Shifting from a traditional hub and spoke model from leader to team requires a shift on the part of the leader and the team members. We kick start this with what we call a re-contracting conversation that gives permission for candor, shifts from a fractured team to one where everyone references the team as “us”, and promises to make co-creation and collaborative dialogue a foundation of how the team works. This short approach unlocks time-saving after time-saving and frees up team members for more important work activities.
The wisdom is already in the room – engage and involve your team members in new ways. We coach this through our high-return practices and enable teams to free up leader time, make faster progress, uncover insights that have always been there but have never been surfaced, and much more.
And as leaders navigate remote, in-person, and hybrid work, we introduce best practices in each setting along with the opportunity to reduce meeting time by 30% using asynchronous collaboration. This unlocks the power of your team members wherever they are in the world, whatever their preferences for working, and is underpinned by that commitment for candor that means your tough realities are dealt with proactively – without adding a new meeting!
With psychological safety, peer-to-peer accountability, and an unwavering commitment to win together, you can unleash value from the team’s interdependencies through these critical teaming competencies.

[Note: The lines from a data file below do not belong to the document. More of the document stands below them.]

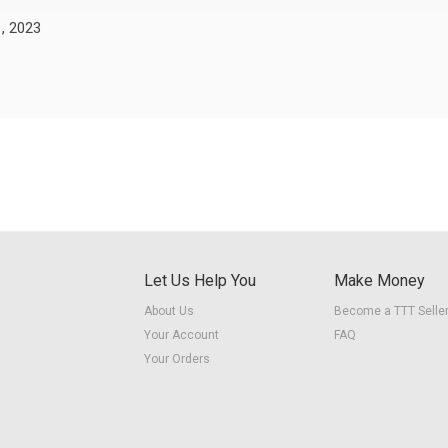
, 2023
Let Us Help You
Make Money
About Us
Become a TTT Selle
Your Account
FAQ
Your Orders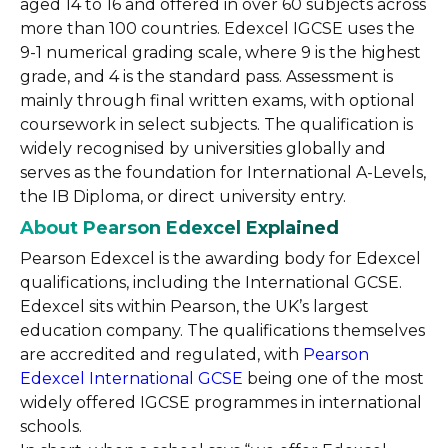
aged 14 to 16 and offered in over 60 subjects across
more than 100 countries. Edexcel IGCSE uses the
9-1 numerical grading scale, where 9 is the highest
grade, and 4 is the standard pass. Assessment is
mainly through final written exams, with optional
coursework in select subjects. The qualification is
widely recognised by universities globally and
serves as the foundation for International A-Levels,
the IB Diploma, or direct university entry.
About Pearson Edexcel Explained
Pearson Edexcel is the awarding body for Edexcel
qualifications, including the International GCSE.
Edexcel sits within Pearson, the UK’s largest
education company. The qualifications themselves
are accredited and regulated, with
Pearson
Edexcel International GCSE
being one of the most
widely offered IGCSE programmes in international
schools.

Instead of pushing your team to work harder and to be present for more hours, ask yourself whether you – and they – have actually made use of intentional teaming competencies, and if not, then make a start now. This will drive much more powerful outcomes – and drive greater goodwill – than an extra meeting, an extra hour in the office, or an extra remote session. Why? Simply because it will supercharge the efforts of every team member in how they work together and what they do every single day. Now, that is how you shape a company culture while delivering transformation at every level.